A macrolide antibiotic is prescribed for identified sexually transmitted infections (STIs), such as chlamydia trachomatis. These are the most effective.

It has been shown that in patients with chronic prostatitis, relaxation of the bladder neck is reduced, which leads to backflow of urine into the prostatic ducts of the urethra and causes inflammation and pain in the prostate tissue. Alpha-blockers are recommended for such patients.

In the treatment of chronic prostatitis, patients are advised to refrain from tempting offers to use herbs. Dietary supplements and herbal supplements are characterized by the instability of plant components in part of the material, even in the same manufacturer's preparation. In addition, from the point of view of evidence-based medicine, the benefits of herbal healing are beyond criticism.

Prostate massage, which was the basis of therapy in the middle of the 20th century, is now, thanks to new scientific approaches and the Meares-Stamey classification, an important tool in the diagnosis of prostatitis, but not in its treatment.It is not necessary to use prostate massage as a therapeutic procedure (the effect is not proven).There are suggestions that frequent ejaculation is similar in properties to therapeutic prostate massage.

Other methods that have been shown to be effective in only one or a few studies or are still being investigated include:

  • pelvic floor muscle training - some evidence suggests that specific exercises are effective in reducing symptoms of chronic prostatitis and chronic pelvic pain syndrome;
  • acupuncture - some studies indicate that acupuncture is beneficial compared to placebo in patients with chronic prostatitis;
  • extracorporeal shock wave therapy - due to the effect of significant amplitude acoustic pulses on connective and bone tissue, widely used in the treatment of locomotor diseases, recently used in urology, its effectiveness is being investigated;
  • behavioral therapy and psychological support - since chronic prostatitis is associated with a low quality of life and the development of depression, these methods can improve the patient's psychological state and help reduce some symptoms of the disease.
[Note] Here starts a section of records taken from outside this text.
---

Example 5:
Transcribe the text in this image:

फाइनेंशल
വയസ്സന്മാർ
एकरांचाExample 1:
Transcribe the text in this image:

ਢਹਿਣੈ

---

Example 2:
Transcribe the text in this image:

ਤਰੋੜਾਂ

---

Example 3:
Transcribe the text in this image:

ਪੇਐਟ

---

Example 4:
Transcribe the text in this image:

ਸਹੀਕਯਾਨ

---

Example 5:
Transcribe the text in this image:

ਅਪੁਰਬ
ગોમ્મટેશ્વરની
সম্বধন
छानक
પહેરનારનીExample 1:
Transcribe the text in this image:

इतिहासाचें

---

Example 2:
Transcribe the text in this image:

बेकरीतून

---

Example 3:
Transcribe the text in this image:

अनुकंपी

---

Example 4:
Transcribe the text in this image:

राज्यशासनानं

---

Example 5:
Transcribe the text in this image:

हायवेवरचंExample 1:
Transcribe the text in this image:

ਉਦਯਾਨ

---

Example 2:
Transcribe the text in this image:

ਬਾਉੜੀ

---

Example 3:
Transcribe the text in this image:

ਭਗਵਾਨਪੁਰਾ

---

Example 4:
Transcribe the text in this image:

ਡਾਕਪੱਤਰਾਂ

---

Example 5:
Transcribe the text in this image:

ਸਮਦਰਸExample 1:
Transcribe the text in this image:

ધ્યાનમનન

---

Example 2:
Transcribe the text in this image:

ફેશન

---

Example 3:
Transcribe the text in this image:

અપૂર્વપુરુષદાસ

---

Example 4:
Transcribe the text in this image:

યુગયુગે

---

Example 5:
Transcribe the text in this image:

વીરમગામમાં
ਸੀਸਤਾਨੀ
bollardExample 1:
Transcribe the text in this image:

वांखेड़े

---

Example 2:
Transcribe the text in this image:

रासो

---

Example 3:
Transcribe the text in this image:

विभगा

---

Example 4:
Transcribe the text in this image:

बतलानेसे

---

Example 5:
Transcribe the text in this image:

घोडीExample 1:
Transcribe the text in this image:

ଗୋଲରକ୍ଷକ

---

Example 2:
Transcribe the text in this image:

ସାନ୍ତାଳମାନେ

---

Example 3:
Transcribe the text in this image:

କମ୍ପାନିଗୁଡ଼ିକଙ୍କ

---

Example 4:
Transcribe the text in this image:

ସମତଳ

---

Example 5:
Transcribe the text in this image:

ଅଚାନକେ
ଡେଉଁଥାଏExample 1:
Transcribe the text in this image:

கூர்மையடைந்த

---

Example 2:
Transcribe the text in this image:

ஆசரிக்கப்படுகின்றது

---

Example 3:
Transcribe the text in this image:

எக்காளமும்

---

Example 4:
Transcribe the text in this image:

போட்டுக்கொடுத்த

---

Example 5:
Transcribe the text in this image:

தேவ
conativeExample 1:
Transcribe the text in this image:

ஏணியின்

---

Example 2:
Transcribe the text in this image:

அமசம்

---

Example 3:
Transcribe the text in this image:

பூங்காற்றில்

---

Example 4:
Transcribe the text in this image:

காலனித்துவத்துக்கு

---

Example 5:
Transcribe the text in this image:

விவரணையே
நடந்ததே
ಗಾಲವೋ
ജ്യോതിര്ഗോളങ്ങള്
It is worth mentioning separatelyasymptomatic (asymptomatic) chronic prostatitis. The diagnosis is most often made based on the results of the histological report - after a biopsy of the prostate or surgical treatment of the prostate. The frequency of detection of inflammation in prostate tissue varies from 44% (with prostate biopsy) to 98-100% (after surgical treatment of the prostate). According to scientists, the inflammatory changes identified in this way are nothing more than age-related physiological characteristics. No one specifically diagnoses this category of prostatitis, it is a kind of accidental discovery. It does not require treatment and requires no further intervention by either the doctor or the patient.
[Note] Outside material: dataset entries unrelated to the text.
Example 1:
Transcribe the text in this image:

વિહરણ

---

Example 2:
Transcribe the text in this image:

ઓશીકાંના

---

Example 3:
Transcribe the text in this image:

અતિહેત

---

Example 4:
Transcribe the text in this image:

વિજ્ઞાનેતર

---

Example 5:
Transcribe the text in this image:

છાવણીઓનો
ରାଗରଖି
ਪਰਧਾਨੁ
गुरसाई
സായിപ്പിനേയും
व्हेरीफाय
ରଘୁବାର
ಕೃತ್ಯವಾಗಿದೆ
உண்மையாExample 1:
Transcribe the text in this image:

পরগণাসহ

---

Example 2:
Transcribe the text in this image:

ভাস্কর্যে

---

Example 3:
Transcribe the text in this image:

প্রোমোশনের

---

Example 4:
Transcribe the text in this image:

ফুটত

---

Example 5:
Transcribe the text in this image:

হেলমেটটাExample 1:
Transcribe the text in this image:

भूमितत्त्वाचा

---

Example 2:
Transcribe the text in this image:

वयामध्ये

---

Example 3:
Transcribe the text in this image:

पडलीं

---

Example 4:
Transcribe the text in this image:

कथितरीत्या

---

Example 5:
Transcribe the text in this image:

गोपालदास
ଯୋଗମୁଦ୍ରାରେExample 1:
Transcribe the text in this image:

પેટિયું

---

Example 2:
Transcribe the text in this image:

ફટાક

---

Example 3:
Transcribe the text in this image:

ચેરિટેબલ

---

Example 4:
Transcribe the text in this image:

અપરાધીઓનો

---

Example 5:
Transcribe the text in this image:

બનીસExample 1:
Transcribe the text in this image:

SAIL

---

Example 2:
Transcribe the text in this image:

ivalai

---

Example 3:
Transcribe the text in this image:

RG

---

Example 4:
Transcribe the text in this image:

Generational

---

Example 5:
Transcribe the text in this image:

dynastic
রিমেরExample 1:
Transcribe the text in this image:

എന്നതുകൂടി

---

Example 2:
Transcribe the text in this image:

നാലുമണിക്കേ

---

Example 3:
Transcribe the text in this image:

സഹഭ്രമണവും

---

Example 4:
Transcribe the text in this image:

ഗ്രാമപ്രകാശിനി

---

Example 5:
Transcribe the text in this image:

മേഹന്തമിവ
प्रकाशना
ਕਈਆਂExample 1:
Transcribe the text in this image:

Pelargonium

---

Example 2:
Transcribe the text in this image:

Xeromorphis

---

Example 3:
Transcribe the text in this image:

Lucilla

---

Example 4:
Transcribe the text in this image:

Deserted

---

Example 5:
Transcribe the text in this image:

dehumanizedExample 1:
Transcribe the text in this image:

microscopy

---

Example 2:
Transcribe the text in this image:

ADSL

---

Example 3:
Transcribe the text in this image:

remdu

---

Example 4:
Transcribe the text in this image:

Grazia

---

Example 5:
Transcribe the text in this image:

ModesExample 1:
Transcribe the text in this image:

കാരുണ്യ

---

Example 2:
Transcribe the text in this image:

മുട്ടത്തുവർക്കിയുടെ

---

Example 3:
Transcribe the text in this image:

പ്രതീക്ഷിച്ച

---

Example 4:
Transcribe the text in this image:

How is chronic prostatitis treated in a specialized clinic?

During the last 10 years, 47 monographs were published in Hungary, and 64 master's and doctoral theses dealing with prostatitis were defended. Not to mention the various "popular" publications, which colorfully describe the causes, diagnosis and various methods of treatment of the disease. What does this mean? The fact is that the topic of prostatitis raises many questions, and some of them, unfortunately, still do not have a clear answer. There are many modern drugs with proven effectiveness, but the number of patients diagnosed with chronic prostatitis is not decreasing.
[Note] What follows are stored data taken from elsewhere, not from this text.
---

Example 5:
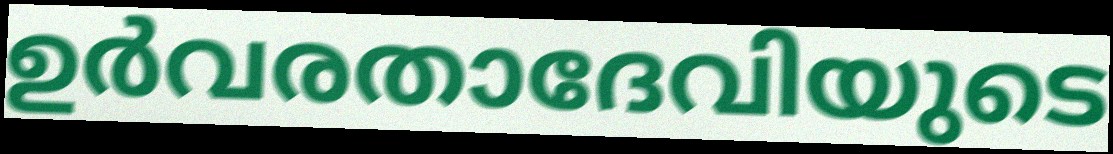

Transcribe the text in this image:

ഉർവരതാദേവിയുടെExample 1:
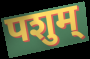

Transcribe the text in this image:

पशुम्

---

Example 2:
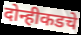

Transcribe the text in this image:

दोन्हीकडचे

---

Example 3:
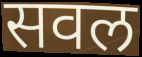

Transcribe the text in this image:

सवल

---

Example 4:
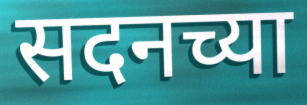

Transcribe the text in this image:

सदनच्या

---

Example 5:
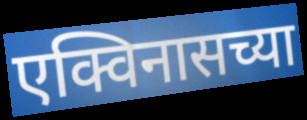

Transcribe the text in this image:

एक्विनासच्याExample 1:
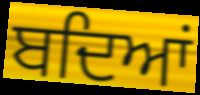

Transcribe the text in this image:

ਬਦਿਆਂ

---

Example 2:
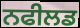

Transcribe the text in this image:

ਨਫੀਲਡ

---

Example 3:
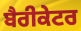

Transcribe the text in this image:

ਬੈਰੀਕੇਟਰ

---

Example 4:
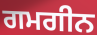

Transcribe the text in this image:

ਗਮਗੀਨ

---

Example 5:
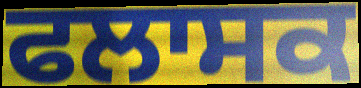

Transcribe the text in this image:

ਫਲਾਸਕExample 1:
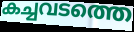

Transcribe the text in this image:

കച്ചവടത്തെ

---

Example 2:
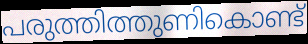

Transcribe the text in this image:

പരുത്തിത്തുണികൊണ്ട്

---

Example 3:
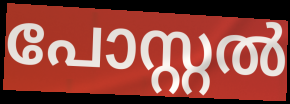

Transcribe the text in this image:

പോസ്റ്റൽ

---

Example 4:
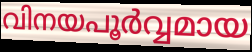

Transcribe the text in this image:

വിനയപൂർവ്വമായ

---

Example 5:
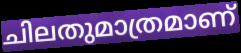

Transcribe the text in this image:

ചിലതുമാത്രമാണ്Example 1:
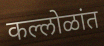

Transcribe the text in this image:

कल्लोळांत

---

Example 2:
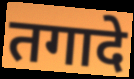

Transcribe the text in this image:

तगादे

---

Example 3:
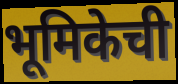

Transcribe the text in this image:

भूमिकेची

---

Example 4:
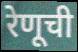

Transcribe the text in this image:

रेणूची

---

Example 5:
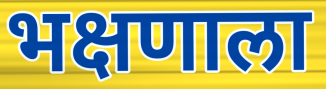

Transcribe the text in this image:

भक्षणाला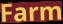
Farm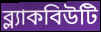
ব্ল্যাকবিউটি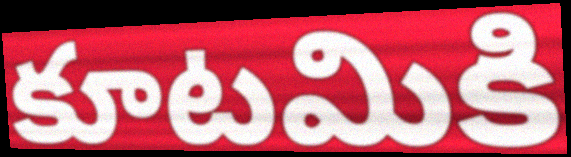
కూటమికిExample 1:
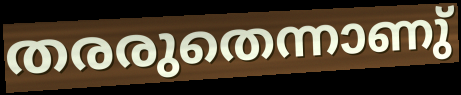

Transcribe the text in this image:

തരരുതെന്നാണു്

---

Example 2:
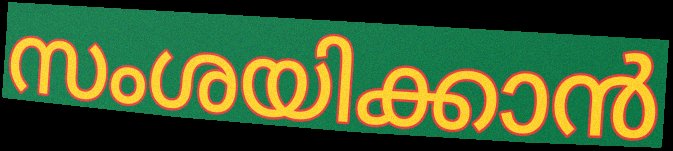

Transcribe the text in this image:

സംശയിക്കാൻ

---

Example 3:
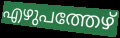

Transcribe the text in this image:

എഴുപത്തേഴ്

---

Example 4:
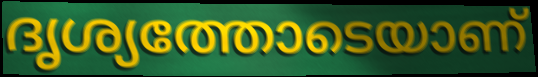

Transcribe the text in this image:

ദൃശ്യത്തോടെയാണ്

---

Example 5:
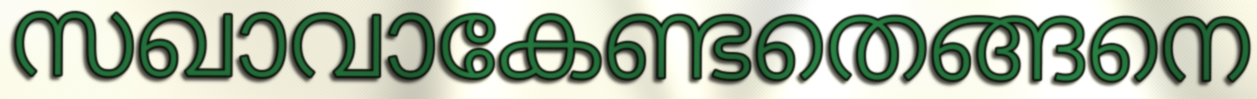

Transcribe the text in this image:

സഖാവാകേണ്ടതെങ്ങനെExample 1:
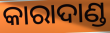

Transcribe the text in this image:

କାରାଦାଣ୍ଡ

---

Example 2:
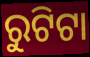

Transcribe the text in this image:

ରୁଟିଟା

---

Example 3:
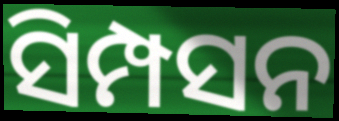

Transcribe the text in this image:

ସିମ୍ପସନ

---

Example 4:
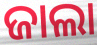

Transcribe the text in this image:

ଜାଲା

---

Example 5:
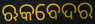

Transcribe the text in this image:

ଋକବେଦରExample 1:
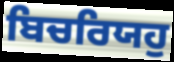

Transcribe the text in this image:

ਬਿਚਰਿਯਹੁ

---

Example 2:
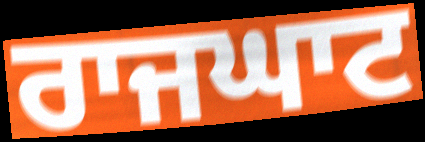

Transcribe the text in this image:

ਰਾਜਘਾਟ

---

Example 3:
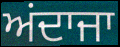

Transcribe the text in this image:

ਅਂਦਾਜਾ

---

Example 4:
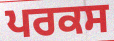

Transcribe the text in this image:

ਪਰਕਸ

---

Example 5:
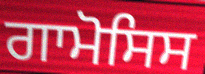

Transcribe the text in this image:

ਗਾਮੋਸਿਸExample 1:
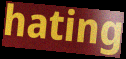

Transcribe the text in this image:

hating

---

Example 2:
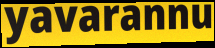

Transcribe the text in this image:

yavarannu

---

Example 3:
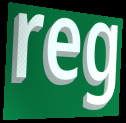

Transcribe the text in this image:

reg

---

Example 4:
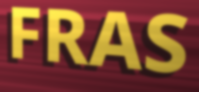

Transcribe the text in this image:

FRAS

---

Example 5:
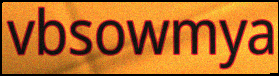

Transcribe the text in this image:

vbsowmyaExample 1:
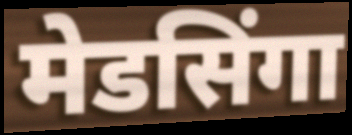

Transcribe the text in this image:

मेडसिंगा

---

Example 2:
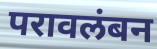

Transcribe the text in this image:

परावलंबन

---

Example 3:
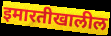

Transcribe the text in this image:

इमारतीखालील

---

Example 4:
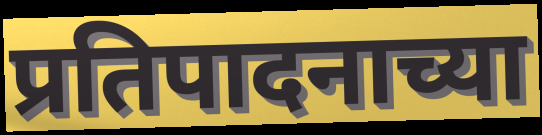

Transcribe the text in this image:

प्रतिपादनाच्या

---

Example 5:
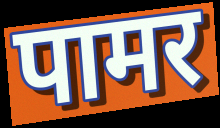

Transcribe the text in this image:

पामर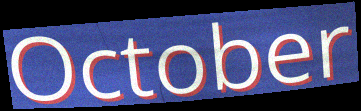
October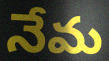
నేమ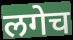
लगेच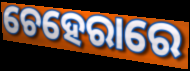
ଚେହେରାରେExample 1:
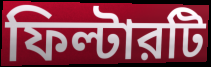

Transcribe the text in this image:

ফিল্টারটি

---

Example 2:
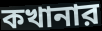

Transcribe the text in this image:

কখানার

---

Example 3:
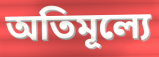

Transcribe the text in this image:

অতিমূল্যে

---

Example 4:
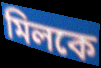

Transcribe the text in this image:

মিলকে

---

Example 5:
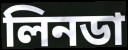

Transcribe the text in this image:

লিনডা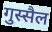
गुस्सैल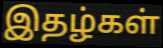
இதழ்கள்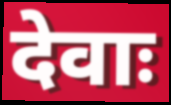
देवाः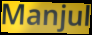
ManjulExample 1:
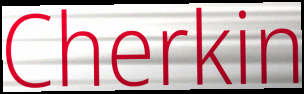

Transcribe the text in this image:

Cherkin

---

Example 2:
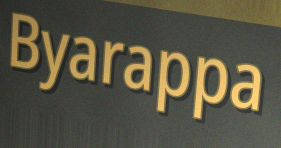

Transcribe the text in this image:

Byarappa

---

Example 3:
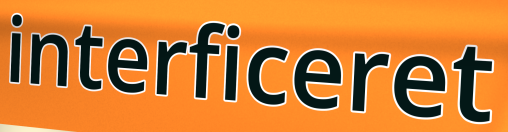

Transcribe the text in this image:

interficeret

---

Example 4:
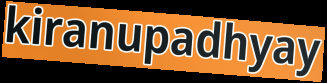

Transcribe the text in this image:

kiranupadhyay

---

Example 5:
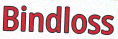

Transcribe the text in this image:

BindlossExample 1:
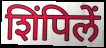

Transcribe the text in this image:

शिंपिलें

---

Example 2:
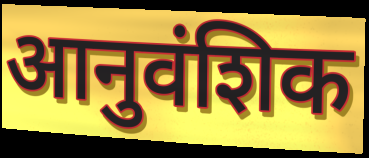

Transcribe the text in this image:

आनुवंशिक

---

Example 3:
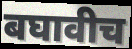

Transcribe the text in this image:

बघावीच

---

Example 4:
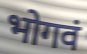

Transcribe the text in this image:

भोगवं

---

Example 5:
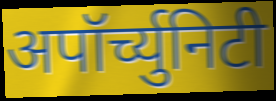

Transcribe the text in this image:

अपॉर्च्युनिटी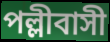
পল্লীবাসী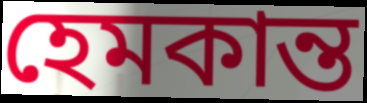
হেমকান্ত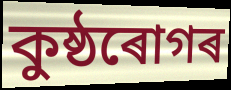
কুষ্ঠৰোগৰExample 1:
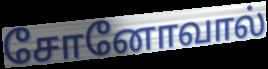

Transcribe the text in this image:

சோனோவால்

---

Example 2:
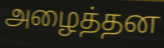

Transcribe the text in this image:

அழைத்தன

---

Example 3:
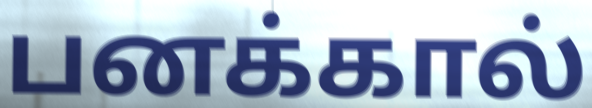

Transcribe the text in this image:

பனக்கால்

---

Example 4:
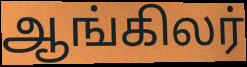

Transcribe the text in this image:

ஆங்கிலர்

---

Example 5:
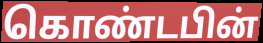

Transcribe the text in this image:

கொண்டபின்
That is why urologists try to get the most complete picture when diagnosing and treating prostatitis. They question the patient in detail about the signs and symptoms, study the results of previous examinations, and pay attention not only to the clinical symptoms of the disease, but also to other aspects of health, including the patient's neurological and psychological state - as this can provoke the occurrence of characteristic manifestations. At the same time, unnecessary examinations and studies are not prescribed.